**Action item:** Would you give again, exactly as written, the lines from the opening of the records to the line with "The 2019 novel", that line included and pictures excluded?

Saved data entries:

★ ★ ★

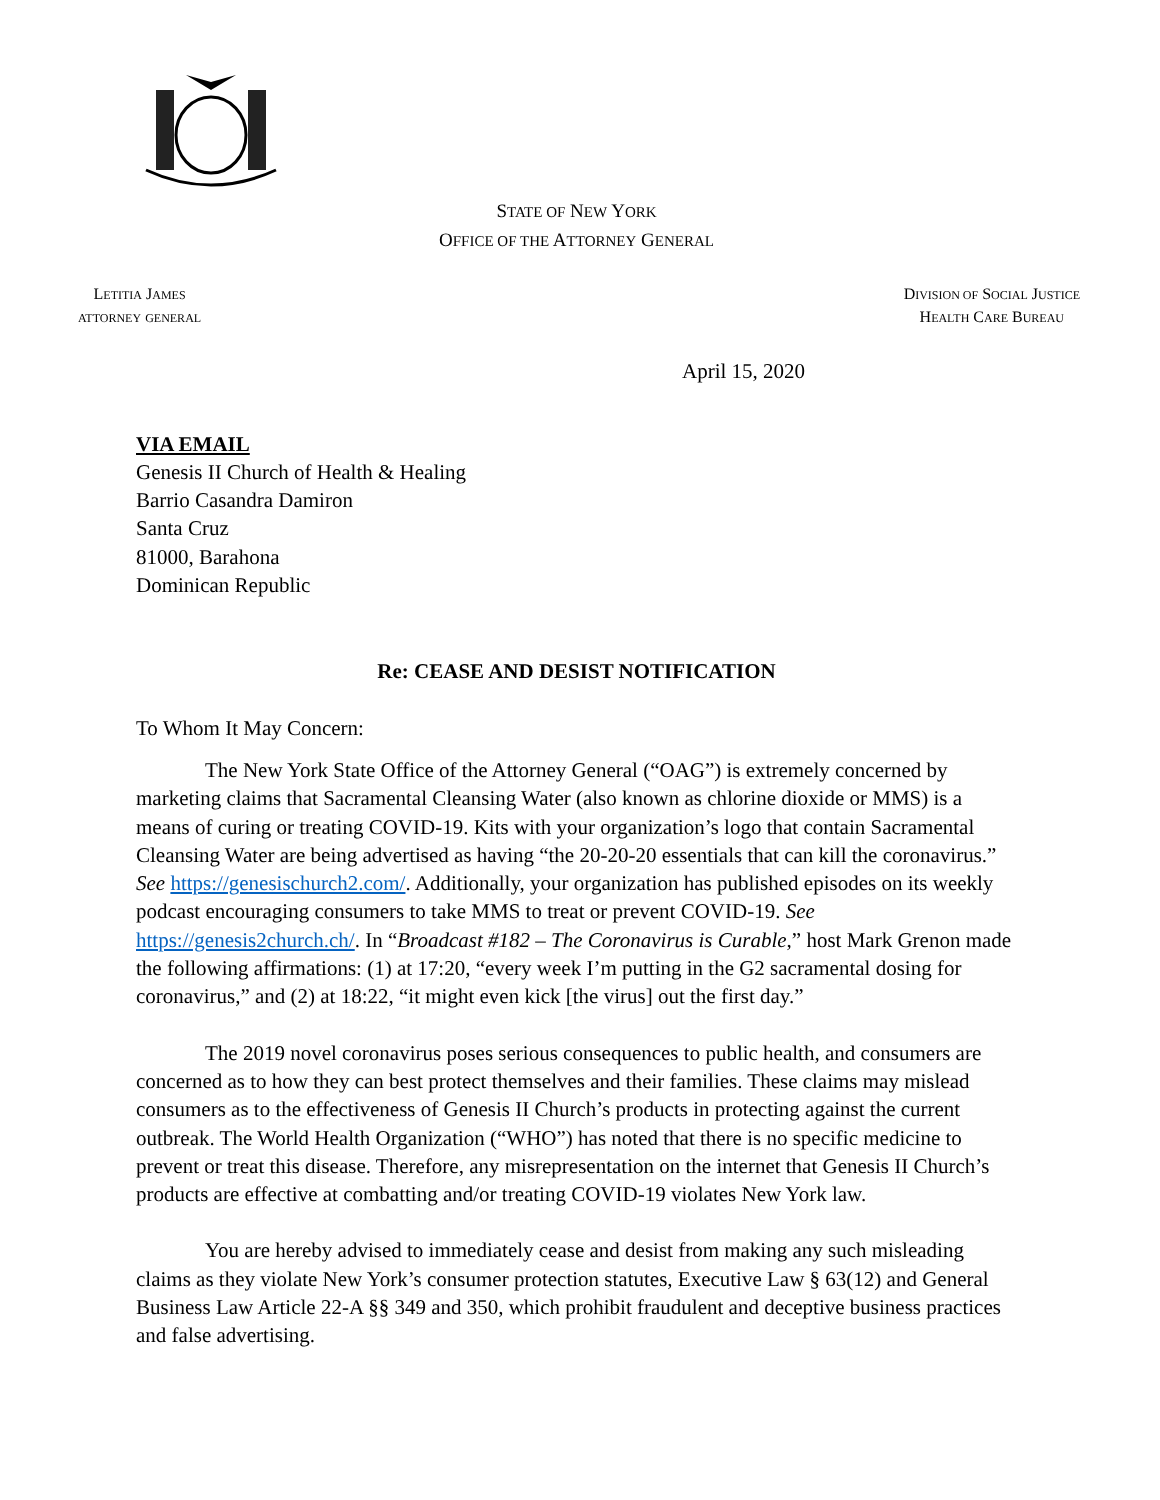STATE OF NEW YORK
OFFICE OF THE ATTORNEY GENERAL
LETITIA JAMES
ATTORNEY GENERAL
DIVISION OF SOCIAL JUSTICE
HEALTH CARE BUREAU
April 15, 2020
VIA EMAIL
Genesis II Church of Health & Healing
Barrio Casandra Damiron
Santa Cruz
81000, Barahona
Dominican Republic
Re: CEASE AND DESIST NOTIFICATION
To Whom It May Concern:
The New York State Office of the Attorney General (“OAG”) is extremely concerned by marketing claims that Sacramental Cleansing Water (also known as chlorine dioxide or MMS) is a means of curing or treating COVID-19. Kits with your organization’s logo that contain Sacramental Cleansing Water are being advertised as having “the 20-20-20 essentials that can kill the coronavirus.” See https://genesischurch2.com/. Additionally, your organization has published episodes on its weekly podcast encouraging consumers to take MMS to treat or prevent COVID-19. See https://genesis2church.ch/. In “Broadcast #182 – The Coronavirus is Curable,” host Mark Grenon made the following affirmations: (1) at 17:20, “every week I’m putting in the G2 sacramental dosing for coronavirus,” and (2) at 18:22, “it might even kick [the virus] out the first day.”
The 2019 novel coronavirus poses serious consequences to public health, and consumers are concerned as to how they can best protect themselves and their families. These claims may mislead consumers as to the effectiveness of Genesis II Church’s products in protecting against the current outbreak. The World Health Organization (“WHO”) has noted that there is no specific medicine to prevent or treat this disease. Therefore, any misrepresentation on the internet that Genesis II Church’s products are effective at combatting and/or treating COVID-19 violates New York law.
You are hereby advised to immediately cease and desist from making any such misleading claims as they violate New York’s consumer protection statutes, Executive Law § 63(12) and General Business Law Article 22-A §§ 349 and 350, which prohibit fraudulent and deceptive business practices and false advertising.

★ ★ ★

**Written solution:**
STATE OF NEW YORK
OFFICE OF THE ATTORNEY GENERAL
LETITIA JAMES
ATTORNEY GENERAL
DIVISION OF SOCIAL JUSTICE
HEALTH CARE BUREAU
April 15, 2020
VIA EMAIL
Genesis II Church of Health & Healing
Barrio Casandra Damiron
Santa Cruz
81000, Barahona
Dominican Republic
Re: CEASE AND DESIST NOTIFICATION
To Whom It May Concern:
The New York State Office of the Attorney General (“OAG”) is extremely concerned by marketing claims that Sacramental Cleansing Water (also known as chlorine dioxide or MMS) is a means of curing or treating COVID-19. Kits with your organization’s logo that contain Sacramental Cleansing Water are being advertised as having “the 20-20-20 essentials that can kill the coronavirus.” See https://genesischurch2.com/. Additionally, your organization has published episodes on its weekly podcast encouraging consumers to take MMS to treat or prevent COVID-19. See https://genesis2church.ch/. In “Broadcast #182 – The Coronavirus is Curable,” host Mark Grenon made the following affirmations: (1) at 17:20, “every week I’m putting in the G2 sacramental dosing for coronavirus,” and (2) at 18:22, “it might even kick [the virus] out the first day.”
The 2019 novel coronavirus poses serious consequences to public health, and consumers are concerned as to how they can best protect themselves and their families. These claims may mislead consumers as to the effectiveness of Genesis II Church’s products in protecting against the current outbreak. The World Health Organization (“WHO”) has noted that there is no specific medicine to prevent or treat this disease. Therefore, any misrepresentation on the internet that Genesis II Church’s products are effective at combatting and/or treating COVID-19 violates New York law.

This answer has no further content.